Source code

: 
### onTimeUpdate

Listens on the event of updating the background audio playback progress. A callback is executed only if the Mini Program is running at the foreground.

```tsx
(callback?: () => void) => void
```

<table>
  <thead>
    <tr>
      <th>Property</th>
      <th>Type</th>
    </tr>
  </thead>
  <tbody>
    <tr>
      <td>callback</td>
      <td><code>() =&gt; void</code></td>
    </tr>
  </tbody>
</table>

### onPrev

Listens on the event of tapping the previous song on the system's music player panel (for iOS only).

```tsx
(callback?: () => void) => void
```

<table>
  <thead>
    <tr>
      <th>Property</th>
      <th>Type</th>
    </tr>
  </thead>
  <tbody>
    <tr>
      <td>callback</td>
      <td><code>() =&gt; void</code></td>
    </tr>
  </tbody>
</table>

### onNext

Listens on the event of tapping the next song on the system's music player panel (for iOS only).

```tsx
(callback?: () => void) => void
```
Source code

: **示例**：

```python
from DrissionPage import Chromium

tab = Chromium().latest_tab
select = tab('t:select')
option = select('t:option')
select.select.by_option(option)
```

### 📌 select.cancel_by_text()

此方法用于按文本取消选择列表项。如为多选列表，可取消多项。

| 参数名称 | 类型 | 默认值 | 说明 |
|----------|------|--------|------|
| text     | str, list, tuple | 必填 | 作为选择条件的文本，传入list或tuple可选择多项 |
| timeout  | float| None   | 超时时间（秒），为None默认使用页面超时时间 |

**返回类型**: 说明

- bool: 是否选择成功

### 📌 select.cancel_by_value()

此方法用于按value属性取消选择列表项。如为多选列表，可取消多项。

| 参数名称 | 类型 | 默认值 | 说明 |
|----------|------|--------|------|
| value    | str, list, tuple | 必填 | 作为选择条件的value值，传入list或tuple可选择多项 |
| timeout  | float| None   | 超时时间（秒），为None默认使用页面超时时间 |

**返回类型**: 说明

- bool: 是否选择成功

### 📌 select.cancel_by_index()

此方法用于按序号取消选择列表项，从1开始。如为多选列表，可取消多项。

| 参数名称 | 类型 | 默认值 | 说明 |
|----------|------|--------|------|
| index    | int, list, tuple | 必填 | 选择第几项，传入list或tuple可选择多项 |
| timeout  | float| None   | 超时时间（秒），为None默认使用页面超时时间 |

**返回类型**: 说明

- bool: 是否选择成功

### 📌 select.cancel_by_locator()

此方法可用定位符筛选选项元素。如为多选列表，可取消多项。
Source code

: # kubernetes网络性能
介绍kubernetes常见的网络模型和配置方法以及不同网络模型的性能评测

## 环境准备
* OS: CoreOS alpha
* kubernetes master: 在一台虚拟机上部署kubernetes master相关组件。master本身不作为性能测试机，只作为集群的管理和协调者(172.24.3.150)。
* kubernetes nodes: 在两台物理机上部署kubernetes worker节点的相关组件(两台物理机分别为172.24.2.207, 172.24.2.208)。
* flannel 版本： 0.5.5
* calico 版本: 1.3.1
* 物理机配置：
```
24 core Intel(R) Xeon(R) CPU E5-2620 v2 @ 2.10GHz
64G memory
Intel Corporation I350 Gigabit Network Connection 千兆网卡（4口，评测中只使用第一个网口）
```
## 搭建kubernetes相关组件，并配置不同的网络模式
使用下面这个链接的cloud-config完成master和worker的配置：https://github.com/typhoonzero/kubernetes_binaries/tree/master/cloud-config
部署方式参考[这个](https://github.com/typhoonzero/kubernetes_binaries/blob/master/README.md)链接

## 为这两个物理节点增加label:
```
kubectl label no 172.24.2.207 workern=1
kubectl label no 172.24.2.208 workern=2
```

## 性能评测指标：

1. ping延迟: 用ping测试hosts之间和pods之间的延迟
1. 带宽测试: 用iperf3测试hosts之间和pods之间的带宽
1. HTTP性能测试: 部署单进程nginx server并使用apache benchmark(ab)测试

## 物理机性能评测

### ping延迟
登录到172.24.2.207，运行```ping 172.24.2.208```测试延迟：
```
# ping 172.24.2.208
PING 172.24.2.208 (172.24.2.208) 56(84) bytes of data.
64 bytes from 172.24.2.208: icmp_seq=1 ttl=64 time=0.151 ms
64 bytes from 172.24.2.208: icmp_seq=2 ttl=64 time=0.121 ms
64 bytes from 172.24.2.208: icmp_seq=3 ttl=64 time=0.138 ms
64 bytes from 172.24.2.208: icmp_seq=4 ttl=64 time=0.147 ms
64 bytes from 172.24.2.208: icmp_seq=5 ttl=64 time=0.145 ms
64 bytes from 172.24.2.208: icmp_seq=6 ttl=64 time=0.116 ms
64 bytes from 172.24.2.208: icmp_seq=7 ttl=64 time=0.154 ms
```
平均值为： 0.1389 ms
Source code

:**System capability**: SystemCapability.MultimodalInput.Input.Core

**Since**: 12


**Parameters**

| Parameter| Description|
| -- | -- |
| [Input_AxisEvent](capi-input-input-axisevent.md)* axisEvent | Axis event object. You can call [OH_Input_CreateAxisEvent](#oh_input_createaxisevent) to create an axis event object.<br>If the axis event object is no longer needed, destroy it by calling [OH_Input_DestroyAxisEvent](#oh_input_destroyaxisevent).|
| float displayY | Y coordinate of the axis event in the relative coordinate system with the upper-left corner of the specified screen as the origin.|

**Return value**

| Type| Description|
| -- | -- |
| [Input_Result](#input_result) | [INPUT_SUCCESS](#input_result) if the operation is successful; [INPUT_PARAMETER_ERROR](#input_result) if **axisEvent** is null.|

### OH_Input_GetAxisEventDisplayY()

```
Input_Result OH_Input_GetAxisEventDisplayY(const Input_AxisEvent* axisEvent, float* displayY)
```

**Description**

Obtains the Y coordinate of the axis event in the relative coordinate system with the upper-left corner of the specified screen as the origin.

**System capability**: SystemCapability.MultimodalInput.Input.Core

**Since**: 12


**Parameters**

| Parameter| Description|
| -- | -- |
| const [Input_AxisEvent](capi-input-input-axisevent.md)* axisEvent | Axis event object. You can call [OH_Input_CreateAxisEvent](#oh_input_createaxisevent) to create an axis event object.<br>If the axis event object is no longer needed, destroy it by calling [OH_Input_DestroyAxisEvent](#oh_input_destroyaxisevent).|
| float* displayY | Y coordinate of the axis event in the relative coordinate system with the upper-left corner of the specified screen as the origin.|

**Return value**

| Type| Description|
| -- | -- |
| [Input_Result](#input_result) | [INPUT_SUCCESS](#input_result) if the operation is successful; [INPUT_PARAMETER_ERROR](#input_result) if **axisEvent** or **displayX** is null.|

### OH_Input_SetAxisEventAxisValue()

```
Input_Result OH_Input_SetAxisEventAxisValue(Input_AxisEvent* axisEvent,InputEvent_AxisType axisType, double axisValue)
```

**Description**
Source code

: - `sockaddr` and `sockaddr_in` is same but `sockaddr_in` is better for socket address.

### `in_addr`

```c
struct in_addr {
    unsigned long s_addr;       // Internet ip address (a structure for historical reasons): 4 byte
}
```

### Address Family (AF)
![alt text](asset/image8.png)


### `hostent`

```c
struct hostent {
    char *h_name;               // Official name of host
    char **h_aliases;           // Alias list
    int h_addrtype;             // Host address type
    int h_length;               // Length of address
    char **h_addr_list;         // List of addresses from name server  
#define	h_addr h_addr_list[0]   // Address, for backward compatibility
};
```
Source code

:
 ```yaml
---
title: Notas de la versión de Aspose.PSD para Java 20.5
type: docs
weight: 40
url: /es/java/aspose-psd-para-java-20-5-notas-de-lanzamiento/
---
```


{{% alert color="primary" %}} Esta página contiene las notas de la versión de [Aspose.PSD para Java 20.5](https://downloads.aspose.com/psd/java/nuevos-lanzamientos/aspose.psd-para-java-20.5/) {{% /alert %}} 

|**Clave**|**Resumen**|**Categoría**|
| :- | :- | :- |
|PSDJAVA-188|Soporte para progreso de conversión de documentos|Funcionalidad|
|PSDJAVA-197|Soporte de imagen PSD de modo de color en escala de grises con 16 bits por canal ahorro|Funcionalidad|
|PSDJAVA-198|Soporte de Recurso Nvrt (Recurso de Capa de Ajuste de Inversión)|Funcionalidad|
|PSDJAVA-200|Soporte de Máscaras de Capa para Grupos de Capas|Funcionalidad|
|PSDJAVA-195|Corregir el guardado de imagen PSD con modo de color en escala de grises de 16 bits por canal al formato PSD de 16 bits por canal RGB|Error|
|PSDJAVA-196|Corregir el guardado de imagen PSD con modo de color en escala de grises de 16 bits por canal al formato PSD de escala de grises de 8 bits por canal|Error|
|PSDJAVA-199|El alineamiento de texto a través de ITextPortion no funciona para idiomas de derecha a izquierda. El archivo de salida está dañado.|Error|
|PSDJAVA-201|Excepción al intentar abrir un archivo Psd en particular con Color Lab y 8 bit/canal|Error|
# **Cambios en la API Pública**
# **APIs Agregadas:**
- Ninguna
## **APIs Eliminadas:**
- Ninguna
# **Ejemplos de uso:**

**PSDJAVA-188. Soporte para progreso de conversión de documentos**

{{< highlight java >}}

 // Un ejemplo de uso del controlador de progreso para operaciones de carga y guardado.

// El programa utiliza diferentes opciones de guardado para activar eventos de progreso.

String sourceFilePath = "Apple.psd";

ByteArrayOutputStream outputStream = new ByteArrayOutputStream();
═══
[TRY IT] In the entries above, count each line holding the word "guardado" and give that count alone.

[TASK SOLUTION] 4